En octubre del 2002, puse en circulación el libro El mundo que quedó atrás, en la Universidad Iberoamericana (UNIBE). El primero de mis invitados en llegar fue el expresidente Leonel Fernández, acompañado solo de su fiel y omnipresente guardaespaldas de apellido Crispín. Miré el reloj y comprobé que faltaban veinte minutos para las seis, la hora fijada para la actividad. Conversamos un rato de cosas intranscendentes y me excusé diciéndole que tenía que ocuparme de otros invitados que comenzaban a llegar. “Descuide profesor”, me dijo y se colocó en una esquina del salón, rodeado de soledad.

Fernández tenía dos años y casi dos meses fuera del poder y su imagen política estaba muy deteriorada, con acusaciones de corrupción. Muchos de sus adversarios le daban por acabado políticamente. Yo creía entonces lo contrario porque entendía que sus errores habían sido el fruto de su inexperiencia y de las malas compañías y que otra oportunidad le permitiría reivindicarse.
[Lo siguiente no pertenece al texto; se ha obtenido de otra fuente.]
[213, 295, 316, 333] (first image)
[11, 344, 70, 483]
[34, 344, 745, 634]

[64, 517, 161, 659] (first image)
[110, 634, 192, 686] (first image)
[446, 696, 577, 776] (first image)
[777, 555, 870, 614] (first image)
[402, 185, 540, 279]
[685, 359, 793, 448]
No éramos propiamente lo que se llama amigos y la relación era relativamente reciente, pero sí teníamos una curiosa simpatía mutua que la campaña del 1996 puso al descubierto. Él me había nombrado su vocero con rango de secretario de Estado pero yo le renuncié 28 días después de su juramentación.
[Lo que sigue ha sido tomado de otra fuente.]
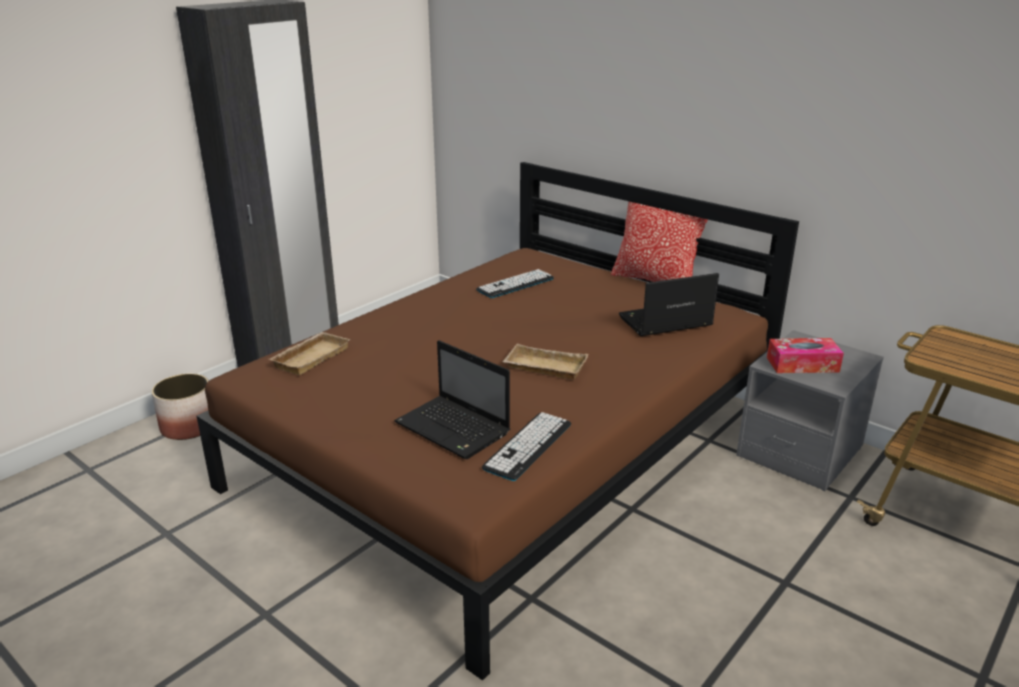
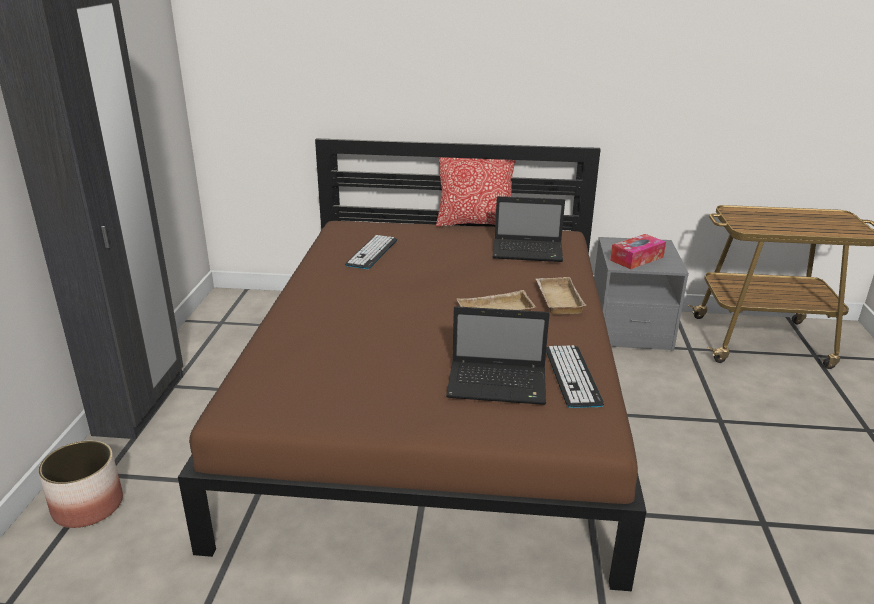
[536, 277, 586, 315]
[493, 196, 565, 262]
En la mesa directiva del acto estaban el presidente de la SCJ, el síndico de la ciudad, el rector y el presentador de la obra. Fernández estaba sentado entre el público, sin despertar atención. Le invité a la mesa. Él, con voz apenas audible, dijo que no era necesario. Ante su negativa me paré del asiento y le dije. “Doctor Fernández, si usted no sube y nos honra con su presencia suspendo la actividad”. Él accedió entonces. Las fotos en los diarios confirman cuanto digo.

Seis meses después figuraba en las encuestas entre los favoritos. Y volví a votar por él en el 2004, el año de su regreso.